## Work order
Your output should be the line that contains "Give the 3-D" and all lines after it in the records, retyped exactly through the last one.

[Stored data entries]
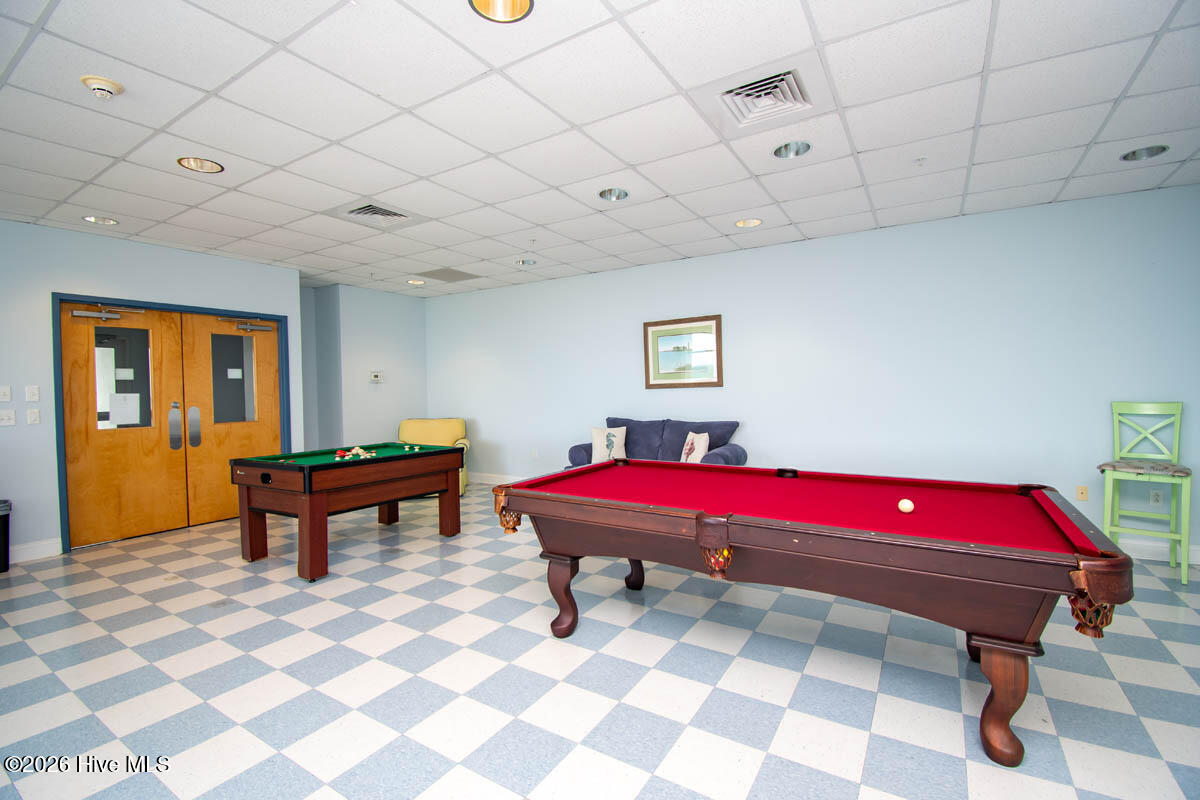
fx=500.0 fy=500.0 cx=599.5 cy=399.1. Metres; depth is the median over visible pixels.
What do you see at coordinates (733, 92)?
air vent
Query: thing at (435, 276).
ceiling vent
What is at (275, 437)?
double door
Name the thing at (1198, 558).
baseboard
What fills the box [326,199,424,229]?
air vent
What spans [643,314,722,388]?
framed picture
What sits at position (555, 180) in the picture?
ceiling
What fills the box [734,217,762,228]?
recessed light
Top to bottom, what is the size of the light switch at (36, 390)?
0.127 m
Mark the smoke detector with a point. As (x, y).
(106, 87)
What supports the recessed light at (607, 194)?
in the ceiling
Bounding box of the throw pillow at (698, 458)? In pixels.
[679,431,710,462]
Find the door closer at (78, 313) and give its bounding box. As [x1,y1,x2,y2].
[70,304,146,320]
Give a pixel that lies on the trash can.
(5, 530)
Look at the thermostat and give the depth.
6.70 m
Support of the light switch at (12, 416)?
attached to the left wall at (207, 260)
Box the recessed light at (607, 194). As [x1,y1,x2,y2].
[597,187,628,201]
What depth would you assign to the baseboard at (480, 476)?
6.90 m
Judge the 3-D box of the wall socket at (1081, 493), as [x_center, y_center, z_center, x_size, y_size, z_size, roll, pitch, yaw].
[3.681,0.716,3.813,0.072,0.116,0.013,0,1,32]
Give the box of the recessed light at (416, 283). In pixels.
[406,278,426,285]
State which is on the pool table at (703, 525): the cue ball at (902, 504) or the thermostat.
the cue ball at (902, 504)
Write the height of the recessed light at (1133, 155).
0.092 m
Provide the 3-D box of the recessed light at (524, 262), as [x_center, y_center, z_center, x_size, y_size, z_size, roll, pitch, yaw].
[-0.816,-1.532,5.427,0.240,0.101,0.238,0,1,32]
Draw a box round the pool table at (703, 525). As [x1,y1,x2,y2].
[494,457,1133,766]
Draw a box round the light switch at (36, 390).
[25,385,39,401]
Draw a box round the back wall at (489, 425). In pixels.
[419,181,1199,563]
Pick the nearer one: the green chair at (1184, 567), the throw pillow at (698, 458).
the green chair at (1184, 567)
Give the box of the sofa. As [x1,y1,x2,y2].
[564,416,746,471]
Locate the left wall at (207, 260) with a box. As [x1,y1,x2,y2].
[0,221,300,561]
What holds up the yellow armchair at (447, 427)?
on the floor
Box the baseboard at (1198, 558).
[1116,537,1199,564]
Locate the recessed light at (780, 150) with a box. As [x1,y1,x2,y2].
[773,140,811,158]
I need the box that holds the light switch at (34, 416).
[26,407,40,425]
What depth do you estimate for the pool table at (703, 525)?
1.97 m
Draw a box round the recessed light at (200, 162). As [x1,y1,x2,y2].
[176,156,223,173]
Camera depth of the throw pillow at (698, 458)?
4.81 m
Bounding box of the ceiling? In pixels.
[0,0,1199,298]
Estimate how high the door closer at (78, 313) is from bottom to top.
0.123 m
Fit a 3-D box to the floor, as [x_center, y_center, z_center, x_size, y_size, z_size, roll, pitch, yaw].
[-0.688,1.309,2.602,8.889,0.103,7.190,0,1,32]
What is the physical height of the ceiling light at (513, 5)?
0.110 m
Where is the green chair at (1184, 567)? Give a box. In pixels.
[1097,402,1191,585]
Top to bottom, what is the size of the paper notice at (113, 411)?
0.297 m
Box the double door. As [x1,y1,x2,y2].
[61,301,284,550]
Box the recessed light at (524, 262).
[515,258,535,265]
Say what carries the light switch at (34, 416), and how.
attached to the left wall at (207, 260)
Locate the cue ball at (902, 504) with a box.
[897,498,914,513]
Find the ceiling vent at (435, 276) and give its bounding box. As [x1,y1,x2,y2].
[415,267,480,282]
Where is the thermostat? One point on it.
(376, 374)
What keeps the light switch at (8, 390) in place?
attached to the left wall at (207, 260)
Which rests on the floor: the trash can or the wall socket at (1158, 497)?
the trash can
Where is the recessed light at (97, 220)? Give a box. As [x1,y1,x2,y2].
[82,215,117,225]
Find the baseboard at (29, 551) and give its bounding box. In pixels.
[10,537,63,562]
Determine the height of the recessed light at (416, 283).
0.090 m
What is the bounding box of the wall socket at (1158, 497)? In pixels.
[1150,489,1163,504]
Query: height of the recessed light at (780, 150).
0.104 m
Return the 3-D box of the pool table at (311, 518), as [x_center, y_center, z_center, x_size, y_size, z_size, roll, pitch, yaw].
[-2.027,0.838,4.185,1.077,0.802,1.493,0,1,32]
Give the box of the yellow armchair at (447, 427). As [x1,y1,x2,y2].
[398,417,470,496]
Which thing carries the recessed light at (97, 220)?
in the ceiling
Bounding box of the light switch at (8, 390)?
[0,385,11,401]
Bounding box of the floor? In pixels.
[0,482,1199,799]
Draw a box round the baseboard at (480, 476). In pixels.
[470,472,523,485]
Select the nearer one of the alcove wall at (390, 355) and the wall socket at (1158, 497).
the wall socket at (1158, 497)
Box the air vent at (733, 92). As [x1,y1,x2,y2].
[713,66,813,125]
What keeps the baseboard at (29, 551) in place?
attached to the left wall at (207, 260)
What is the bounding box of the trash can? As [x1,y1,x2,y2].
[0,499,11,572]
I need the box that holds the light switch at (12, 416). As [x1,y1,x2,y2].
[0,408,15,425]
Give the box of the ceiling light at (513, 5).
[469,0,534,22]
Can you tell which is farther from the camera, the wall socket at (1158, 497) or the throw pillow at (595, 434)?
the throw pillow at (595, 434)
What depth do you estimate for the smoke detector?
2.22 m
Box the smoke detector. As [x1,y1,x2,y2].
[80,75,122,98]
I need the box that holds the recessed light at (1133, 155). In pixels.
[1120,145,1169,161]
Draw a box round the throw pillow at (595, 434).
[590,425,627,462]
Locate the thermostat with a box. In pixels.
[369,370,383,383]
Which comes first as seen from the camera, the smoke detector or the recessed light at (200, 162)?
the smoke detector
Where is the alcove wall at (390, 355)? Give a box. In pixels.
[301,281,428,453]
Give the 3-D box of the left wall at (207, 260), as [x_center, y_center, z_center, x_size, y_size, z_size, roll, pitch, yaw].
[-4.734,-0.060,3.866,0.169,2.684,4.646,0,1,32]
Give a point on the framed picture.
(658, 372)
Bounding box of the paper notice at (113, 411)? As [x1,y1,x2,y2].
[106,392,140,426]
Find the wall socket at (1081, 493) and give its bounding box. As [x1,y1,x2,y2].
[1076,485,1088,500]
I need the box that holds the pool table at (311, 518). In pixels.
[229,443,465,583]
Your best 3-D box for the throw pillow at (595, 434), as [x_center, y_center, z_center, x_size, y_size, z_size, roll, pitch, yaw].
[0.097,0.485,5.378,0.400,0.395,0.199,-1,1,8]
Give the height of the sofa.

## The answer
Give the 3-D box of the left wall at (207, 260), as [x_center, y_center, z_center, x_size, y_size, z_size, roll, pitch, yaw].
[-4.734,-0.060,3.866,0.169,2.684,4.646,0,1,32]
Give a point on the framed picture.
(658, 372)
Bounding box of the paper notice at (113, 411)? As [x1,y1,x2,y2].
[106,392,140,426]
Find the wall socket at (1081, 493) and give its bounding box. As [x1,y1,x2,y2].
[1076,485,1088,500]
I need the box that holds the pool table at (311, 518). In pixels.
[229,443,465,583]
Your best 3-D box for the throw pillow at (595, 434), as [x_center, y_center, z_center, x_size, y_size, z_size, roll, pitch, yaw].
[0.097,0.485,5.378,0.400,0.395,0.199,-1,1,8]
Give the height of the sofa.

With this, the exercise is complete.